SA54A-01:
Deep Propagation of Mountain Waves Observed During the DEEPWAVE Field Program

Friday, 19 December 2014: 4:00 PM
David C Fritts1, Ronald B Smith2, Michael J Taylor3, James D Doyle4, Stephen D Eckermann5, Pierre-Dominique Pautet3, Bifford Preston Williams1, Katrina Bossert6, Neal Criddle3 and Tyler Mixa7, (1)GATS Inc., Boulder, CO, United States, (2)Yale University, New Haven, CT, United States, (3)Utah State Univ, Logan, UT, United States, (4)NRL, Monterey, CA, United States, (5)Naval Research Laboratory, Washington, DC, United States, (6)University of Colorado, Boulder, CO, United States, (7)University of Colorado at Boulder, Boulder, CO, United States
Abstract:
An airborne and ground-based field program called DEEPWAVE was performed in New Zealand during June and July 2014. DEEPWAVE measurements provided the first opportunity to observe gravity waves (GWs) arising from various tropospheric sources and propagating throughout the atmosphere to regions of dissipation as high as the mesosphere and lower thermosphere (MLT).
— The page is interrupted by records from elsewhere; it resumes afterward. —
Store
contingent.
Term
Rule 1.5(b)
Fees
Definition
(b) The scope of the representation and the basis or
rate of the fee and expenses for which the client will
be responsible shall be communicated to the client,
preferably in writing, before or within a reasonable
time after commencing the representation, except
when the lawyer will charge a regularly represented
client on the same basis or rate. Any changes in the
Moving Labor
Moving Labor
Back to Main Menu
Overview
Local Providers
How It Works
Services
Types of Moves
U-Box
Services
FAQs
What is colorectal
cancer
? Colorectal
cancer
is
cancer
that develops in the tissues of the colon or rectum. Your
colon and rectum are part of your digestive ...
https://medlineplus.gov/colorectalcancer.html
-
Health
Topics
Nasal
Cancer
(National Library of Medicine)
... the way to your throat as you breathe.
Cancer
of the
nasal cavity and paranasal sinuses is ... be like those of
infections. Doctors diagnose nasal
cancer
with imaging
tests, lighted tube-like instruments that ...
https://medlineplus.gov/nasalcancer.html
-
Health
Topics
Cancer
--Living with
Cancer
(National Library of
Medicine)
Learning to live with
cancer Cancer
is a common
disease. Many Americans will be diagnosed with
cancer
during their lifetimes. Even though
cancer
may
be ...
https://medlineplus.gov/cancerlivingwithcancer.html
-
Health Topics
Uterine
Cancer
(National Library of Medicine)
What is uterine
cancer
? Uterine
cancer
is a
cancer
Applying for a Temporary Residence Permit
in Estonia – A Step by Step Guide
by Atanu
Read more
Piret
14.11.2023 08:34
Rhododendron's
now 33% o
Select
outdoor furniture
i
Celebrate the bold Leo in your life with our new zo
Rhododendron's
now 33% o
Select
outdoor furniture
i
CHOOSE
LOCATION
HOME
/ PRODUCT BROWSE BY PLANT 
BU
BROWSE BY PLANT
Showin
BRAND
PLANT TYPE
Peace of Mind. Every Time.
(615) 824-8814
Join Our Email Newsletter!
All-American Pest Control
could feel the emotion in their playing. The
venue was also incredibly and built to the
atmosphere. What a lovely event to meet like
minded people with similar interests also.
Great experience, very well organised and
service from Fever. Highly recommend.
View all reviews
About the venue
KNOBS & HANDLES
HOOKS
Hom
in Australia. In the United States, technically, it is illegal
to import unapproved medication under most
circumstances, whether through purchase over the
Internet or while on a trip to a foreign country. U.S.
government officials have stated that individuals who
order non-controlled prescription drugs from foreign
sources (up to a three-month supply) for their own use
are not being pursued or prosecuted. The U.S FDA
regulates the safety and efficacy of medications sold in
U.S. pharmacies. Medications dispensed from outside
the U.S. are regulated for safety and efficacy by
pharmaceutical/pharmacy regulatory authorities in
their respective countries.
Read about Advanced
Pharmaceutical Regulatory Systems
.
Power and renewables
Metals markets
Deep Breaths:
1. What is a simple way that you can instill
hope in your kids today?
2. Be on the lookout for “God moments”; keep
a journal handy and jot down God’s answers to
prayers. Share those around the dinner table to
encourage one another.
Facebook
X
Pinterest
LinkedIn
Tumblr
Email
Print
Quantification of GW amplitudes, scales, and phase structures was enabled by observations that were nearly continuous in altitude and often spanned broad horizontal extents.

The measurements were made possible by new Na resonance and UV Rayleigh lidars and an Advanced Mesosphere Temperature Mapper (AMTM) specifically built for measurements aboard the NSF/NCAR GV research aircraft. Additional ground-based optical instruments quantified stratosphere and MLT mean and GW structures whenever skies were clear.

This talk will focus on deep propagation of mountain waves (MWs). Our observations yielded many surprises and important new insights into these phenomena. Flight-level measurements often revealed relatively weak MW forcing and an apparent distinction between vertically-propagating MWs having larger horizontal wavelengths >30 km, and trapped lee waves having wavelengths <30 km. But no such distinction was observed in the MLT, where the new lidar and AMTM instruments revealed large MW amplitudes at horizontal wavelengths of ~10-100 km. Large MLT MW responses were also observed on nights when the GV did not fly because of expected weak MW forcing. Both larger- and smaller-scale MWs achieved T’ ~10-20 K at ~87 km, implying horizontal velocity perturbations of u’~20-50 m/s and surprisingly large peak momentum fluxes. These results suggest that MWs routinely account for localized, but significant momentum transport to altitudes as high as allowed by the intervening winds.